Explo­rant ce silence, l’ex­ca­vant avec ténac­ité, ces poètes n’en nég­li­gent pas les enjeux du temps présent. Ain­si Feri­da Durakovic, dans une sai­sis­sante lamen­ta­tion « à Ole­na, fil­lette sans per­son­ne », que « les mâles qui l’ex­ploitaient » ont mar­tyrisée jusqu’à la porte de l’hôpi­tal où elle venait se réfugi­er, grave en let­tres cap­i­tales un mon­u­ment de révolte :

MÂLES MÂLES MÂLES

MÂLES OLENA POPIK MÂLES MÂLES

MÂLES POLITIQUE POLITIQUE OLENA

COMMERCE DES FEMMES COMMERCE

(…) MÂLES MÂLES OLENA EST OUEST NORD SUD

     ISLAM CHRISTIANISME

ORTHODOXIE JUDAÏSME MÂLES MÂLES

     POLITIQUE POLITIQUE POLITIQUE

COMMERCE…

Le poème et le sens de l’acte d’écrire sont remis en cause.

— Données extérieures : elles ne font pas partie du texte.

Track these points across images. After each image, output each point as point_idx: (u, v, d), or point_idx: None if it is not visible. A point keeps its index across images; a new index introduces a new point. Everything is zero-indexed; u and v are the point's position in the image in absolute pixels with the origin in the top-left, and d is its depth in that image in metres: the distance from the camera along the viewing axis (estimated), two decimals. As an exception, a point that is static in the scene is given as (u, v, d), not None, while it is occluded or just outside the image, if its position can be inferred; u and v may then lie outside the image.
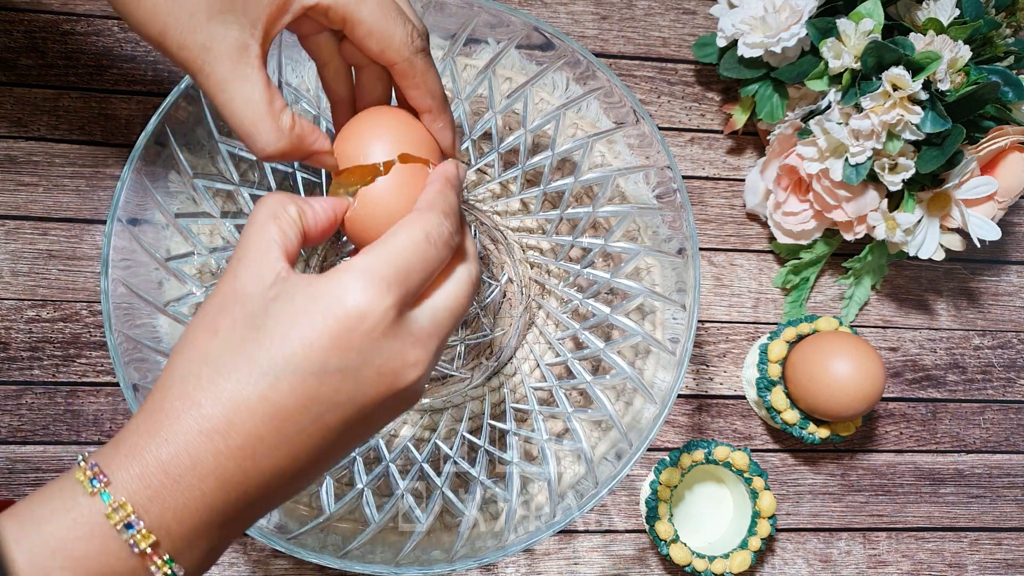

Cul­pa­bil­ité, pour Feri­da Durakovic : Je me sens coupable / pour ces lignes / qui involon­taire­ment me sont tombées des mains, /(…)un poème d’amour…

Mar­jan Haj­nal, lui, se refuse à écrire des vers sur l’amour. Josip Osti, avec humour, cherche un poème : Le cherche depuis ma ten­dre enfance et ne trou­ve sous le lit qu’un bil­let de banque dis­simulé / d’un État entre-temps effon­dré por­tant le sourire / d’un tout-puis­sant monar­que mort depuis longtemps.

L’hu­mour encore, mais très ambigu, dans ce « con­te » de Sead Begov­ic où Dieu, pris de pité, fait couler l’eau dans le désert et offre au fidèle et pieux cal­ligraphe une nou­velle con­trée heureuse (qu’Il a) cou­verte du jardin lux­u­ri­ant de la séduc­trice pen­sée de Satan.

Ce choix réu­nit des gloires lit­téraires et des jeunes gens peu con­nus que Tomis­lav Dretar « appré­cie tout autant ». Sa sub­jec­tiv­ité de bon aloi donne une vision diverse et cohérente de cet ancien peu­ple en construction.